Hong Kong Book Fair

Record crowds as e-books create a buzz at annual fair

Visitor numbers were up, and so was spending on electronic titles - but print still in demand

PUBLISHED : Wednesday, 24 July, 2013, 12:00am
UPDATED : Wednesday, 24 July, 2013, 4:00am

The ever-popular Hong Kong Book Fair saw a record number of visitors this year, and its organiser says e-books were in hot demand, with growth in spending on electronic titles surpassing that on print versions.

The week-long fair wrapped up yesterday, with organiser the Trade Development Council putting the number of visitors at over 980,000. That compares with last year's 900,000, when the event had to be cut short after the typhoon signal No8 was raised.

The trend towards e-books continues. A survey of 820 visitors to the Exhibition and Convention Centre, carried out by the council, found the average spend on e-books in the past year was HK$594, up 29 per cent from last year. For print books, the average expenditure was HK$1,709, up 3 per cent from last year.

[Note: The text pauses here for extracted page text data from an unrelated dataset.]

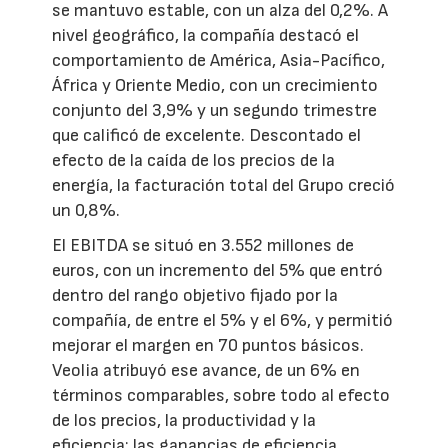
se mantuvo estable, con un alza del 0,2%. A
nivel geográfico, la compañía destacó el
comportamiento de América, Asia-Pacífico,
África y Oriente Medio, con un crecimiento
conjunto del 3,9% y un segundo trimestre
que calificó de excelente. Descontado el
efecto de la caída de los precios de la
energía, la facturación total del Grupo creció
un 0,8%.
El EBITDA se situó en 3.552 millones de
euros, con un incremento del 5% que entró
dentro del rango objetivo fijado por la
compañía, de entre el 5% y el 6%, y permitió
mejorar el margen en 70 puntos básicos.
Veolia atribuyó ese avance, de un 6% en
términos comparables, sobre todo al efecto
de los precios, la productividad y la
eficiencia; las ganancias de eficiencia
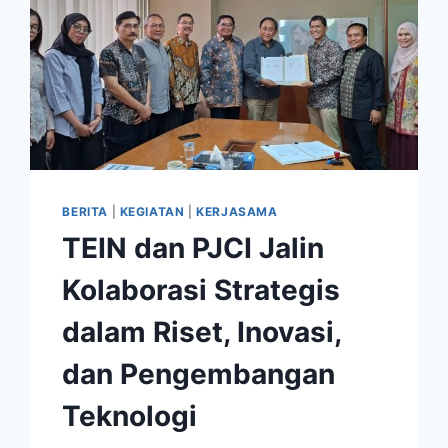
BERITA
|
KEGIATAN
|
KERJASAMA
TEIN dan PJCI Jalin
Kolaborasi Strategis
dalam Riset, Inovasi,
dan Pengembangan
Teknologi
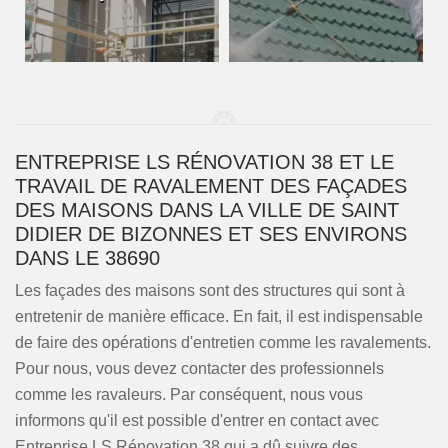
ENTREPRISE LS RÉNOVATION 38 ET LE
TRAVAIL DE RAVALEMENT DES FAÇADES
DES MAISONS DANS LA VILLE DE SAINT
DIDIER DE BIZONNES ET SES ENVIRONS
DANS LE 38690
Les façades des maisons sont des structures qui sont à
entretenir de manière efficace. En fait, il est indispensable
de faire des opérations d'entretien comme les ravalements.
Pour nous, vous devez contacter des professionnels
comme les ravaleurs. Par conséquent, nous vous
informons qu'il est possible d'entrer en contact avec
Entreprise LS Rénovation 38 qui a dû suivre des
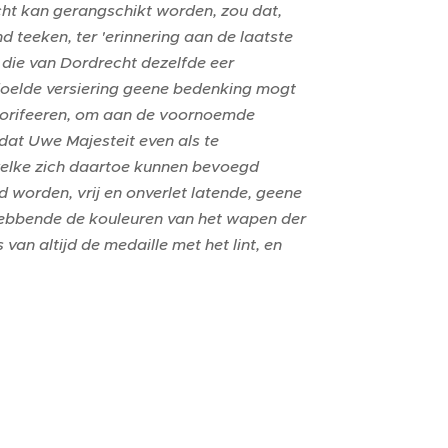
cht kan gerangschikt worden, zou dat,
 teeken, ter 'erinnering aan de laatste
 die van Dordrecht dezelfde eer
doelde versiering geene bedenking mogt
autorifeeren, om aan de voornoemde
dat Uwe Majesteit even als te
welke zich daartoe kunnen bevoegd
worden, vrij en onverlet latende, geene
hebbende de kouleuren van het wapen der
van altijd de medaille met het lint, en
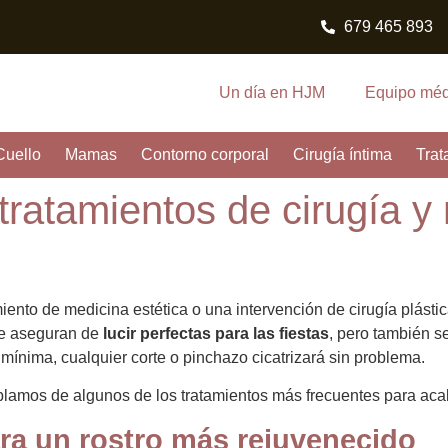
679 465 893
Un día en HJM
Equipo méd
Cuello
Mamas
Contorno corporal
Cirugía íntima
Trat
ratamientos de cirugía y 
ento de medicina estética o una intervención de cirugía plásti
se aseguran de
lucir perfectas para las fiestas
, pero también s
s mínima, cualquier corte o pinchazo cicatrizará sin problema.
ablamos de algunos de los tratamientos más frecuentes para aca
para un rostro más rejuvenecido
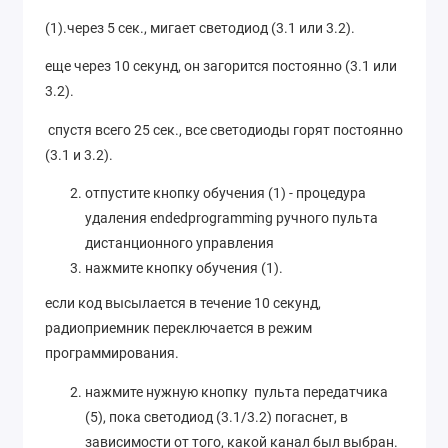
(1).через 5 сек., мигает светодиод (3.1 или 3.2).
еще через 10 секунд, он загорится постоянно (3.1 или
3.2).
спустя всего 25 сек., все светодиоды горят постоянно
(3.1 и 3.2).
отпустите кнопку обучения (1) - процедура
удаления endedprogramming ручного пульта
дистанционного управления
нажмите кнопку обучения (1).
если код высылается в течение 10 секунд,
радиоприемник переключается в режим
программирования.
нажмите нужную кнопку пульта передатчика
(5), пока светодиод (3.1/3.2) погаснет, в
зависимости от того, какой канал был выбран.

Sino United Publishing, one of the 21 exhibitors in the e-books and e-learning zone, said it took more than 10,000 new membership registrations for its new online book-selling platform, The site sells e-books and print books and readers can sample over 500 e-books for free, with access to 5 per cent of their content.

"It's been much more popular than we expected," said Sam Man Chi-wai, Sino United Electronic Publishing's marketing director. Its previous e-book website attracted 5,000 trial registrations at last year's fair.

Ray Lam, 33, who was at the fair yesterday, was planning to buy an e-reader with a budget of about HK$1,500. "E-books are just so much easier to read when you're on public transport, like buses. They're always packed and it's hard to turn the pages of books," said Lam, who is a nurse.

E-books might have been on everyone's shopping list this year, but print books were still in demand, with visitors spending an average of HK$790 on them this year, the council poll found.

Up Publications - which released 13 new titles in time for the fair, ranging from political satire to explorations of local culture - said its business was up by 10 to 20 per cent from last year.

"People seem to have targeted certain books, especially the political ones, before they visited our booth to buy them," said Jane Cheung Yee-ching of Up.

Reference books for students - especially Chinese language, which many pupils found difficult in the Diploma of Secondary Education examination - were top sellers at the fair.

"Over 1,000 copies of each of the two different DSE reference books were sold. And the Chinese mock papers were particularly popular," said Anita Wan Wai-ling, assistant general manager and retail director of The Commercial Press.

But Joint Publishing said its sales were lower than expected, with only slight growth from last year. "This is because our booth was in a disadvantageous position in the hall," said Helen Sun, the publisher's director of marketing and communications.